Fleur Pellerin s’est là encore opposée à cette exclusion trop automatisée des professionnels. Elle a déposé un amendement 326 jugeant qu’« il n’est pas possible, au regard du droit communautaire, d’exonérer de la rémunération pour copie privée tous les supports de reproduction acquis à des fins professionnelles. La jurisprudence communautaire tient compte du critère de l’usage effectif des supports. En conséquence, il est exigé, pour permettre une exonération, que le support soit manifestement réservé à un usage autre que la réalisation de copies privées. Dans ces conditions, il n’apparaît pas envisageable de prévoir une exonération au seul motif que l’acquéreur pourrait revendiquer un usage professionnel, sans s’assurer de l’usage effectif. »
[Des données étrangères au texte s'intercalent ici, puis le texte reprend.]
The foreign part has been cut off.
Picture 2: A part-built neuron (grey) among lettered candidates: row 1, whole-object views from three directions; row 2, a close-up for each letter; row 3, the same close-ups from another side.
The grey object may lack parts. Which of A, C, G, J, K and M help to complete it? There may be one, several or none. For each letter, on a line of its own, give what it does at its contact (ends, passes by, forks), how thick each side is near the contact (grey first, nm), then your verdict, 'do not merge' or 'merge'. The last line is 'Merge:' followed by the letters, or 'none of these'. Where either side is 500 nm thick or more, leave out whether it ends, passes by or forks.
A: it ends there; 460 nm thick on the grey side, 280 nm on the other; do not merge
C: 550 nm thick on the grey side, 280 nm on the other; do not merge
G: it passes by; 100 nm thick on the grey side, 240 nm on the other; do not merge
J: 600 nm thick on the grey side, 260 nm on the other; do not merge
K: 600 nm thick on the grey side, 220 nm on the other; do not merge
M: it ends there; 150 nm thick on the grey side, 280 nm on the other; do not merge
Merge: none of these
La lettre de l’article 5-2 b de la directive est pourtant simple (voir notre actualité détaillée) : elle n’impose la redevance que si deux critères de personne (physique) et d’usage (privé) sont réunis, cumulativement. Dans le Code de la propriété intellectuelle, la France veut continuer à percevoir la redevance pour toutes les situations, sauf dans un cas résiduel : celui alambiqué où « les supports d'enregistrement [sont] acquis notamment à des fins professionnelles dont les conditions d'utilisation ne permettent pas de présumer un usage à des fins de copie privée ».

Les rapports d’affectation des 25 % de de la copie privée

Les parlementaires ont également amélioré un point central de la redevance : celui de son affectation. Rappelons que 25 % des flux prélevés sont réinvestis chaque année par les sociétés de gestion collective dans les festivals, le spectacle vivant, ou la défense des intérêts du secteur (lobbying, etc.). Cette manne permet, de l’aveu même du numéro un de la SACEM, de tisser un lien de « solidarité » entre ayants droit et les élus…

Chaque année un rapport établi par chaque société de collecte et de répartition est remis au ministère de la Culture. Il dresse la liste des postes aspergés par ces 57 millions d’euros. Toutefois, comme l’a montré notre procédure CADA, pour consulter ces documents dans leur ensemble, il faut se rendre dans ses locaux et consulter des milliers de pages imprimées qui n'existent pas ici en version électronique.

Dans le projet de loi Création, ces affectations seront à l’avenir centralisées en ligne, dans une base de données unique, régulièrement mise à jour et gratuite. Un commissaire aux comptes sera en outre chargé d’en vérifier la sincérité et la concordance avec les documents comptables. Les sénateurs ont enfin obligé cette base à révéler le nom des bénéficiaires.

Une précision contre laquelle la ministre de la Culture a tenté de s'opposer, préférant régler ce menu détail dans un texte réglementaire. Mais les sénateurs n'y ont prêté qu'une oreille lointaine.